3.3.2. Het Hof heeft ten aanzien van de bewezenverklaring voorts het volgende overwogen:
"De vaststaande feiten
Het hof stelt de volgende feiten vast.
Op 19 april 2006 voeren het motortankschip "[A]" (verder [A]) en het motorjacht de "[B]" (verder [B]), beide komend van de sluis Heumen, in de gemeente Heumen, in noordelijke richting, op het
Maas-Waalkanaal (verder kanaal). Het kanaal is smal en wordt druk bevaren. De [B] voer, met als opvarenden [slachtoffer 1] en [slachtoffer 2], daarbij vóór de [A] uit met als schipper verdachte. De [A] is ter hoogte van kilometerraai 4.8 inlopend op de [B] tegen en over dat schip gevaren, waardoor genoemde [slachtoffer 1] en [slachtoffer 2] onder water terecht zijn gekomen en vervolgens daardoor zijn verdronken. Verdachte is een ervaren schipper en heeft met de [A] gedurende ongeveer drie jaren onder meer het Maas-Waalkanaal bevaren.
(...)
De verdediging heeft ter terechtzitting van het hof haar verweer toegespitst op het te leveren bewijs van schuld als bedoeld in artikel 169 van het Wetboek van Strafrecht en op de strafbaarheid indien het tenlastegelegde feit bewezen zou worden verklaard.

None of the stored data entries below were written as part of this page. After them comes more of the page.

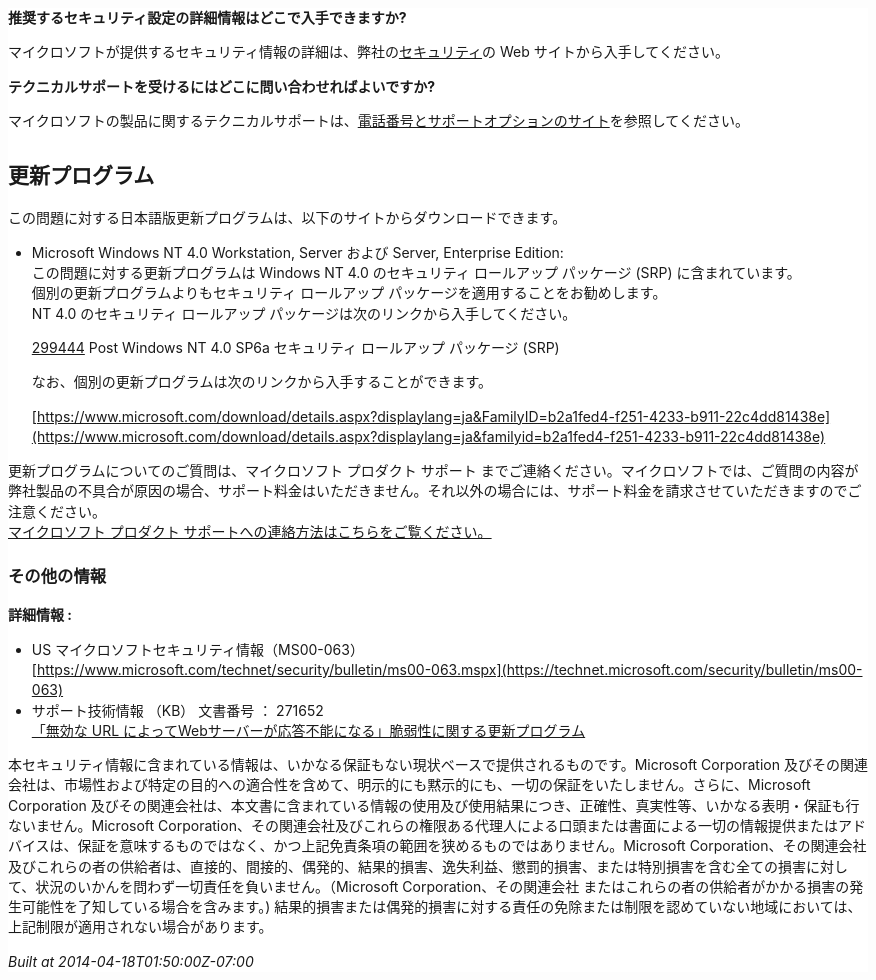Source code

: **推奨するセキュリティ設定の詳細情報はどこで入手できますか?**

マイクロソフトが提供するセキュリティ情報の詳細は、弊社の[セキュリティ](https://technet.microsoft.com/ja-jp/security/default.aspx)の Web サイトから入手してください。

**テクニカルサポートを受けるにはどこに問い合わせればよいですか?**

マイクロソフトの製品に関するテクニカルサポートは、[電話番号とサポートオプションのサイト](https://support.microsoft.com/gp/cntactms)を参照してください。

更新プログラム
--------------

 
この問題に対する日本語版更新プログラムは、以下のサイトからダウンロードできます。

-   Microsoft Windows NT 4.0 Workstation, Server および Server, Enterprise Edition:  
    この問題に対する更新プログラムは Windows NT 4.0 のセキュリティ ロールアップ パッケージ (SRP) に含まれています。  
    個別の更新プログラムよりもセキュリティ ロールアップ パッケージを適用することをお勧めします。  
    NT 4.0 のセキュリティ ロールアップ パッケージは次のリンクから入手してください。

    [299444](https://support.microsoft.com/kb/299444) Post Windows NT 4.0 SP6a セキュリティ ロールアップ パッケージ (SRP)

    なお、個別の更新プログラムは次のリンクから入手することができます。  

    [https://www.microsoft.com/download/details.aspx?displaylang=ja&FamilyID=b2a1fed4-f251-4233-b911-22c4dd81438e](https://www.microsoft.com/download/details.aspx?displaylang=ja&familyid=b2a1fed4-f251-4233-b911-22c4dd81438e)

更新プログラムについてのご質問は、マイクロソフト プロダクト サポート までご連絡ください。マイクロソフトでは、ご質問の内容が弊社製品の不具合が原因の場合、サポート料金はいただきません。それ以外の場合には、サポート料金を請求させていただきますのでご注意ください。  
[マイクロソフト プロダクト サポートへの連絡方法はこちらをご覧ください。](https://www.microsoft.com/japan/security/support/patchqa.mspx)

### その他の情報

**詳細情報 :**

-   US マイクロソフトセキュリティ情報（MS00-063）  
    [https://www.microsoft.com/technet/security/bulletin/ms00-063.mspx](https://technet.microsoft.com/security/bulletin/ms00-063)
-   サポート技術情報 （KB） 文書番号 ： 271652  
    [「無効な URL によってWebサーバーが応答不能になる」脆弱性に関する更新プログラム](https://support.microsoft.com/kb/271652)

本セキュリティ情報に含まれている情報は、いかなる保証もない現状ベースで提供されるものです。Microsoft Corporation 及びその関連会社は、市場性および特定の目的への適合性を含めて、明示的にも黙示的にも、一切の保証をいたしません。さらに、Microsoft Corporation 及びその関連会社は、本文書に含まれている情報の使用及び使用結果につき、正確性、真実性等、いかなる表明・保証も行ないません。Microsoft Corporation、その関連会社及びこれらの権限ある代理人による口頭または書面による一切の情報提供またはアドバイスは、保証を意味するものではなく、かつ上記免責条項の範囲を狭めるものではありません。Microsoft Corporation、その関連会社 及びこれらの者の供給者は、直接的、間接的、偶発的、結果的損害、逸失利益、懲罰的損害、または特別損害を含む全ての損害に対して、状況のいかんを問わず一切責任を負いません。（Microsoft Corporation、その関連会社 またはこれらの者の供給者がかかる損害の発生可能性を了知している場合を含みます。) 結果的損害または偶発的損害に対する責任の免除または制限を認めていない地域においては、上記制限が適用されない場合があります。

*Built at 2014-04-18T01:50:00Z-07:00*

Voor het bewijs van schuld als bedoeld in artikel 169 van het Wetboek van Strafrecht is van belang of verdachte een verwijt gemaakt kan worden als ten laste is gelegd, te weten: grovelijk, althans aanmerkelijk onvoorzichtig en/of onachtzaam en/of nalatig varen waardoor de aan- en overvaring is ontstaan, waardoor de voormelde opvarenden zijn gedood.

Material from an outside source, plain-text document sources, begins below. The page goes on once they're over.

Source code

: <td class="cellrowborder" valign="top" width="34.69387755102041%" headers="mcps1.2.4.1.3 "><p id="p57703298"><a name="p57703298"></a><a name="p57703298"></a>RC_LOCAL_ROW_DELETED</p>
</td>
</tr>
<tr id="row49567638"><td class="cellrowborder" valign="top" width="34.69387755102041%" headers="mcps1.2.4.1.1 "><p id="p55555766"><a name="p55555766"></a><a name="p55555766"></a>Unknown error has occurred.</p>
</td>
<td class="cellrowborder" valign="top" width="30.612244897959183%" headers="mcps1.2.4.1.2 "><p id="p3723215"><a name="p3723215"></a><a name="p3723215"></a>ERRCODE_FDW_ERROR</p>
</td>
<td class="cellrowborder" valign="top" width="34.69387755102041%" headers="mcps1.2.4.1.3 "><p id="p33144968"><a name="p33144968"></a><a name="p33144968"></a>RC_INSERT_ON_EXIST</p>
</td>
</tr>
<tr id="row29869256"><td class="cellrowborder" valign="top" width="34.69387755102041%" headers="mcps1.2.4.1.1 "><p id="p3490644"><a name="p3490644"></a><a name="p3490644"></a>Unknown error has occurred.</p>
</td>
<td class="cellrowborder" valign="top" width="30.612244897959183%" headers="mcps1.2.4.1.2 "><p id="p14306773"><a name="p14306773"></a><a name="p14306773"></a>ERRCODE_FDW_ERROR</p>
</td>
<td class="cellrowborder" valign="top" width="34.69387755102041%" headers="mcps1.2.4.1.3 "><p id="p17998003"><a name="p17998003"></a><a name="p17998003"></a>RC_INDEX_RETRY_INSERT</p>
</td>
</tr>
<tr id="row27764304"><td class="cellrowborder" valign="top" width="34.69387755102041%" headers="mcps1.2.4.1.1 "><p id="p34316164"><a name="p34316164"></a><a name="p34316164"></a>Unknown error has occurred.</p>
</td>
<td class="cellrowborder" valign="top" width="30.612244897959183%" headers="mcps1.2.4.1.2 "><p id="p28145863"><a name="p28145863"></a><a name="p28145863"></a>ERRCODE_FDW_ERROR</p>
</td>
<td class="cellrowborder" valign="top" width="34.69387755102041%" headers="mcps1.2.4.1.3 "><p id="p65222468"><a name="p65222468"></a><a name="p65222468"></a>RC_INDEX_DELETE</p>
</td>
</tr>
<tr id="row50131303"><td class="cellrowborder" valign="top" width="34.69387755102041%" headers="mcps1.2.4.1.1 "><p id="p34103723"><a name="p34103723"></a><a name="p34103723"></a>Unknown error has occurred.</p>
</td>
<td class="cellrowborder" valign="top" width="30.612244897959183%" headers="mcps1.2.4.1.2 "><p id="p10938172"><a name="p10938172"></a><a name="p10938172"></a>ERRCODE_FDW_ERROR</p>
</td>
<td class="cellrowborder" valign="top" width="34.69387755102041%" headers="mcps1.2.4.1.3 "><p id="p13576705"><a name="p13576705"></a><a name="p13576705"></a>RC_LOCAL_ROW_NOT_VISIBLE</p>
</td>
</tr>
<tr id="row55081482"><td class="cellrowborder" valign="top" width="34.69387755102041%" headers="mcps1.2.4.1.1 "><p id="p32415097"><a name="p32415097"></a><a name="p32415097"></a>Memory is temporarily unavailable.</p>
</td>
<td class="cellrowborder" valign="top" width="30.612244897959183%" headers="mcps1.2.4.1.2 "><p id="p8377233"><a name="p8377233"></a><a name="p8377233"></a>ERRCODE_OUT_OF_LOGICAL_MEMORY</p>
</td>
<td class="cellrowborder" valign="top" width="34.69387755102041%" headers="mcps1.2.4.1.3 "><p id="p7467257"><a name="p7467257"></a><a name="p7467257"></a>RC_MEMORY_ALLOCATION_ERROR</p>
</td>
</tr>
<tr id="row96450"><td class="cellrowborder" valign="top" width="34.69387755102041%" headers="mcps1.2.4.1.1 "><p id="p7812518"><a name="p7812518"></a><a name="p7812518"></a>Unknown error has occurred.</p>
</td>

Het hof stelt in het bijzonder op grond van de volgende overwegingen vast dat verdachte een zodanig verwijt gemaakt kan worden. Het maakt daarbij geen gebruik van de door de politie berekende tijdstippen van daarmee verbonden berekende vaarafstanden, aangezien deze op ongewisse aannames zijn gebaseerd.
Verdachte is na de sluis Heumen het motorvrachtschip "[C]" (verder: [C]) gepasseerd. De getuige [getuige 1], als schipper varende op de [C], verklaarde dat het jachtje (hof: de [B]) op het kanaal vanaf de sluis Heumen voor haar constant zichtbaar was, te weten direct na het passeren van bedoelde sluis en ook voor en nadat de [A] haar voorbij gevaren was. Zij schat dat de [B] zich op dat moment ter hoogte van de Maldense brug bevond. Het hof stelt daarbij aan de hand van de zich in het dossier bevindende en tijdens de terechtzitting aan de orde geweest zijnde kaart vast dat de afstand van de sluis Heumen tot aan de Maldense brug meer dan 1500 meter, is.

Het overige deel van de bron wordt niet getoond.